Fredi has come a long way in terms of her strength. On the day she arrived home she had to stop two times on the way up the stairs to rest. Now she goes all the way up without stopping and alternates with her feet. It is really incredible.

Last weekend I took her to Shelter Island. Thank you Sue. As you can imagine that was REALLY special for her. She thought she would never see it again. Of course she also thought she would never see her apartment again. Now she has seen both. While we were there she was able to practice walking over grass and gravel. That wasn’t easy for her. She also got in and out of the car. She hasn’t been in a real, low to the ground since she got sick. We even went to the Old Navy at the mall to look for a pair of pants.
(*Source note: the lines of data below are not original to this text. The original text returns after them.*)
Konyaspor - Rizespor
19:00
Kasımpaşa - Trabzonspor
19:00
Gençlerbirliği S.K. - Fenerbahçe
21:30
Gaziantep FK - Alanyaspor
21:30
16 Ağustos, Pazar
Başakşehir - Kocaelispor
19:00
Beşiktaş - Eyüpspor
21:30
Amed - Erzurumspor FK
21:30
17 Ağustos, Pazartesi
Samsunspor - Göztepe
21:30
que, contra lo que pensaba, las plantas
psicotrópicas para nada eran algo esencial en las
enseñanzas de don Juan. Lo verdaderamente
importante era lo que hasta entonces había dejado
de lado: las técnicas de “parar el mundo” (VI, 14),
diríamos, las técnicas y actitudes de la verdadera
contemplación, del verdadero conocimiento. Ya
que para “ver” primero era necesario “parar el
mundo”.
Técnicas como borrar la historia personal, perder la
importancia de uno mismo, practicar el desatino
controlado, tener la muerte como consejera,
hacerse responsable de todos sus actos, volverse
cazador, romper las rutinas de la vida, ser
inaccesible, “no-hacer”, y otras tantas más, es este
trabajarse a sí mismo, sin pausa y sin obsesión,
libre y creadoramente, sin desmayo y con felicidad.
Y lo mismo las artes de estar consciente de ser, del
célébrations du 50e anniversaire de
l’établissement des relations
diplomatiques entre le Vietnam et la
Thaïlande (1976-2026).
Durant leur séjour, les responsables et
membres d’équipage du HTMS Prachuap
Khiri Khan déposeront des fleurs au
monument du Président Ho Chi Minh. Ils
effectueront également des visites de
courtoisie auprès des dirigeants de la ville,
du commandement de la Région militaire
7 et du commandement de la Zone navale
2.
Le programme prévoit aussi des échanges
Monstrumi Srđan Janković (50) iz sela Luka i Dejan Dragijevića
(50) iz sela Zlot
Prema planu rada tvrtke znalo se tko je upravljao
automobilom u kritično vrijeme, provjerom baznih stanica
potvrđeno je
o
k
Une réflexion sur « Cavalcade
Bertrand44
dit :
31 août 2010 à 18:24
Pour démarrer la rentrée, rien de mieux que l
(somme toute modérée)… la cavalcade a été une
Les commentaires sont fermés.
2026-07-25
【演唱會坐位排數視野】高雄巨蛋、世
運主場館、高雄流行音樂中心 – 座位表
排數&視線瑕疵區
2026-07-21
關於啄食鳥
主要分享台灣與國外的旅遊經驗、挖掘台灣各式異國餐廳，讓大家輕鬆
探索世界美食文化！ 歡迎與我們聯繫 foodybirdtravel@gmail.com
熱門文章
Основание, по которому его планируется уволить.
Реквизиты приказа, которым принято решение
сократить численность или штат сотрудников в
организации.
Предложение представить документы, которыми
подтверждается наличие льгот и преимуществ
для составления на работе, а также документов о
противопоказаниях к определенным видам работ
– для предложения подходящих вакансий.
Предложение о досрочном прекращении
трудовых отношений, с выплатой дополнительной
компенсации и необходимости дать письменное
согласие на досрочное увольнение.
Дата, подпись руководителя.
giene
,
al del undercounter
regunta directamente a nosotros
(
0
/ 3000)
Next week she has another birthday coming up. Maybe she will look forward to this one a little more.

As far as her becoming more independent, that will continue to be a struggle. Her bed (which is the one she had on Shelter Island) was very low and she couldn’t get out of it by herself. Thanks to her cousins, Lynne and Valerie we are got bed risers and a handrail that has made doing that much easier. Now she can take herself to the bathroom. As I said in an earlier post, Medicaid will pay for a $1000 hospital bed but not for a few small items that can make a regular bed more accessible for someone disabled. It is crazy..

Meanwhile, she is receiving OT and PT three times a week and is getting stronger. She can also get out of her wheel chair by herself and she has a chair that is higher than most (kind of a bar seat) that also makes it easier for her to be independent. It is hard to imagine but her knees do not bend to a full 90 degrees. This is why she can’t get out of low seats. Imagine what it would be like to get out of a chair with your feet in front of, rather than under, your knees. Try it. It is really hard.

I am also encouraging her to do more things for herself. Her aids make her meals and I am speaking to her therapists about her being able to engage in more life skills tasks like standing long enough to make a sandwich or coffee or get something out of the fridge.

Her aids are kind of funny. They help by doing her laundry, getting her cleaned up, helping her to the bathroom, going on appointments with her and fixing her meals. The challenge is that they aren’t very creative when it comes to what’s in the fridge and what is available in there. I am trying to keep foods that Fredi likes around but if it isn’t ham and cheese or a can of soup, these women don’t seem to know what to do. If the fridge is full of food that we all like they say there isn’t anything if there aren’t any traditional sandwich fixings. One of them said that there wasn’t any cheese because there wasn’t any sliced American cheese in there. I said to her, “what about the big chunk of cheddar?” Her response was that is wasn’t sliced. I reminded her that we have knives. Plus there were a bunch of other things in there; veggie burgers, tortillas, Manchego cheese, a HUGE jar of marinated artichokes, salad greens, eggs, pickles, yogurt, pasta, rice…. You get the picture. I told Fredi that she should go into the kitchen with them to scope out the fridge. I guess we’re just too gourmet.

Another thing. Fredi survived August's 6th birthday party the week after she arrived home. On August 30 we hosted about 17 6 year olds and their parents and we all survived. I think Fredi may have even had a good time. It is good sometimes to be surrounded by so much unfettered energy.